Back in the 1970s, Bell Labs developed a programming language called S (for "statistical") and somehow, in the mid '90s had the wisdom to release an open source version of it, called R. R had the wonderful property of being easy to extend. Any user can, invent new words for this language and tell the computer exactly what to do when users used those words. This is equivalent to English's allowance of the sentence, " From now on, let's use the word reflop to mean 'to flip something over, and then flip it back to its original position.'" Users can also find something they don't think works well, look at the underlying language, and tell the computer, "from now on, I want this word to mean X, not Y as it did before." Users have added and modified Graphical User Interfaces, make implementations that work inside other programs, and compiled packages for every major operating system.

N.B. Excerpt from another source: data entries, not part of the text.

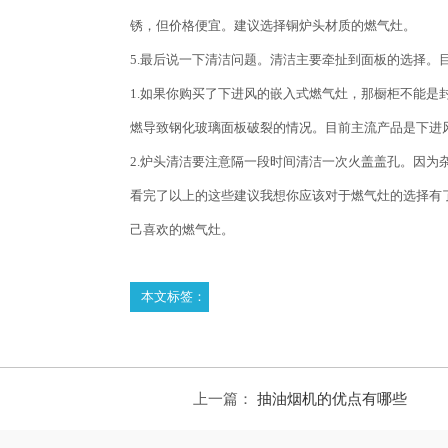
锈，但价格便宜。建议选择铜炉头材质的燃气灶。
5.最后说一下清洁问题。清洁主要牵扯到面板的选择。
1.如果你购买了下进风的嵌入式燃气灶，那橱柜不能是
燃导致钢化玻璃面板破裂的情况。目前主流产品是下进
2.炉头清洁要注意隔一段时间清洁一次火盖盖孔。因为
看完了以上的这些建议我想你应该对于燃气灶的选择有
己喜欢的燃气灶。
本文标签：
上一篇：
抽油烟机的优点有哪些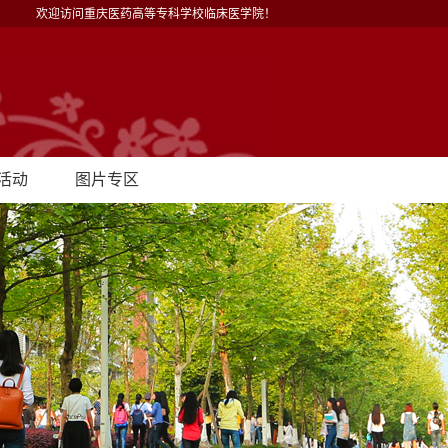
欢迎访问重庆医药高等专科学校临床医学院！
活动
图片专区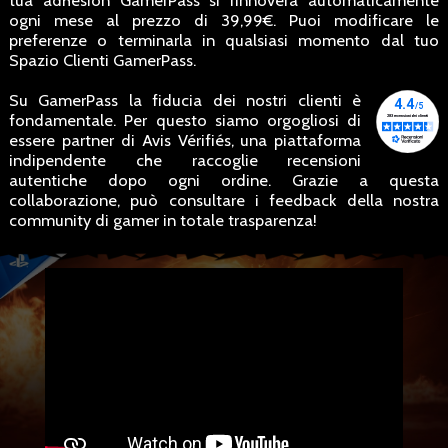
tua adhesion GamerPass si rinnovera automaticamente
ogni mese al prezzo di 39,99€. Puoi modificare le
preferenze o terminarla in qualsiasi momento dal tuo
Spazio Clienti GamerPass.
Su GamerPass la fiducia dei nostri clienti è
fondamentale. Per questo siamo orgogliosi di
essere partner di Avis Vérifiés, una piattaforma
indipendente che raccoglie recensioni
autentiche dopo ogni ordine. Grazie a questa
collaborazione, può consultare i feedback della nostra
community di gamer in totale trasparenza!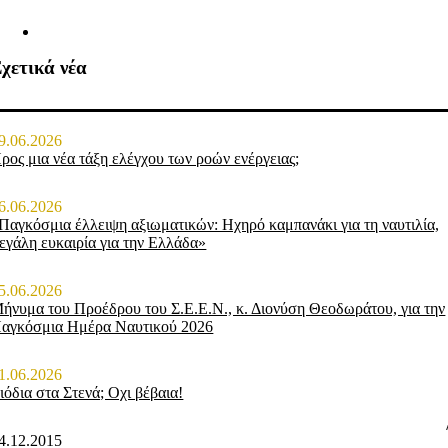
χετικά νέα
9.06.2026
ρος μια νέα τάξη ελέγχου των ροών ενέργειας;
6.06.2026
Παγκόσμια έλλειψη αξιωματικών: Ηχηρό καμπανάκι για τη ναυτιλία,
εγάλη ευκαιρία για την Ελλάδα»
5.06.2026
ήνυμα του Προέδρου του Σ.Ε.Ε.Ν., κ. Διονύση Θεοδωράτου, για την
αγκόσμια Ημέρα Ναυτικού 2026
1.06.2026
ιόδια στα Στενά; Οχι βέβαια!
4.12.2015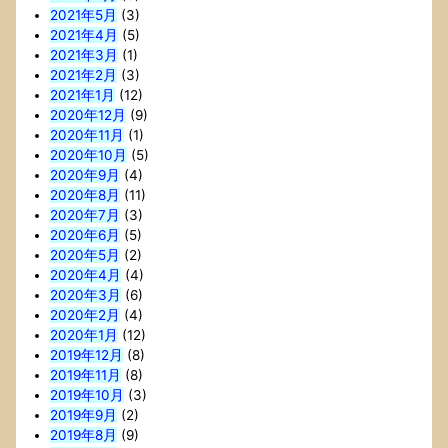
2021年5月
(3)
2021年4月
(5)
2021年3月
(1)
2021年2月
(3)
2021年1月
(12)
2020年12月
(9)
2020年11月
(1)
2020年10月
(5)
2020年9月
(4)
2020年8月
(11)
2020年7月
(3)
2020年6月
(5)
2020年5月
(2)
2020年4月
(4)
2020年3月
(6)
2020年2月
(4)
2020年1月
(12)
2019年12月
(8)
2019年11月
(8)
2019年10月
(3)
2019年9月
(2)
2019年8月
(9)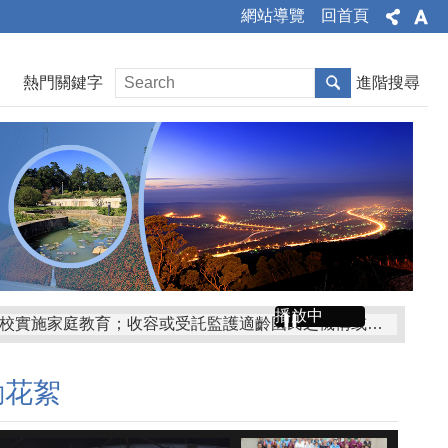
網站導覽
回首頁
熱門關鍵字
進階搜尋
播放中
適齡國民(6-15歲)之父母或監護人有督促子女或受監護人入學之義務，並配合學校實施家庭教育；收容或受託監護適齡國民之機構或個人，亦同。
動花絮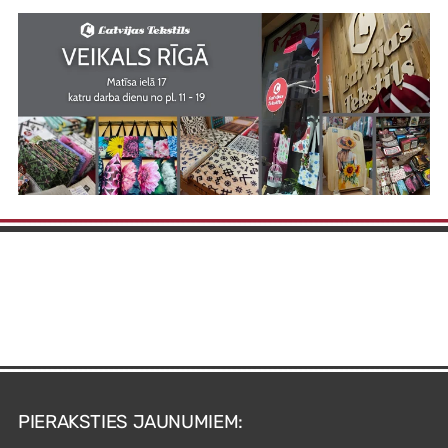
PIERAKSTIES JAUNUMIEM: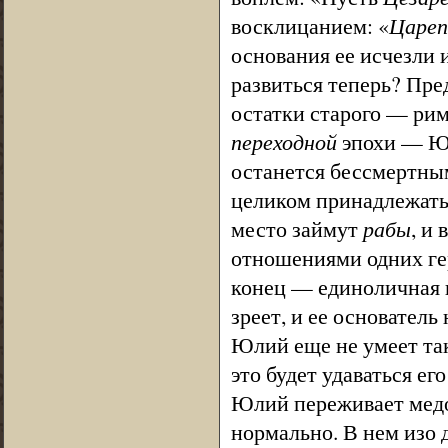
восклицанием: «
Цареп
основания ее исчезли 
развиться теперь? Пре
остатки старого — рим
переходной
эпохи — Юл
останется бессмертны
целиком принадлежат
место займут
рабы
, и
отношениями одних ге
конец — единоличная 
зреет, и ее основател
Юлий еще не умеет так
это будет удаваться е
Юлий переживает медов
нормально. В нем изо 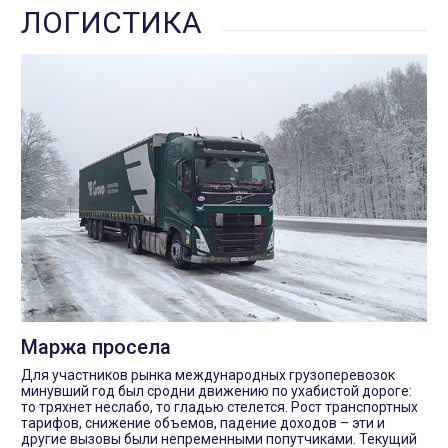
ЛОГИСТИКА
Маржа просела
Для участников рынка международных грузоперевозок
минувший год был сродни движению по ухабистой дороге:
то тряхнет неслабо, то гладью стелется. Рост транспортных
тарифов, снижение объемов, падение доходов – эти и
другие вызовы были непременными попутчиками. Текущий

These extensions and modifications can be uploaded to the R website, and other users can decide which bits and pieces they want. Every once in a while a pre-fab version is released, with all the most recommended bits and pieces, and with someone having checked that they all work well together. So every user is necessarily a programmer, and every programmer can fairly straightforwardly improve on the model. It is as though every user of an open source browser such as Firefox in learning how to use the browser also necessarily learned how to make improvements to the browser. By this model R quickly and clearly outstripped S and S+. I am sure there is someone out there who still uses S, but not many. R is more versatile, more widely used, has elegant add-ons in fields from architecture to phylogenetics, and is entirely free. It's the feel good statistics package of the decade, and a serious threat to the business model of anyone who makes money selling data analysis software (which can often cost hundreds of dollars for a single user).

At the Max Planck Institute for Demographic Research, where I've recently started working, everybody uses R. The simulations are in R, the data queries are in R, statistics are in R and the figures and graphs are created in R. R is more necessary than German for anyone at the Institute. Which is why I am dedicating the next couple of weeks to learning it. As with any language, the largest part of learning R is trying to using it, failing to be understood, and trying again. So I've given myself a task, outlining in English a simple simulation I need to perform for a paper I'm revising. Programming this requires about 50 steps. So far I've figured out the first three, and I'm stumped on the fourth. Even so, I think my R is already better than my German.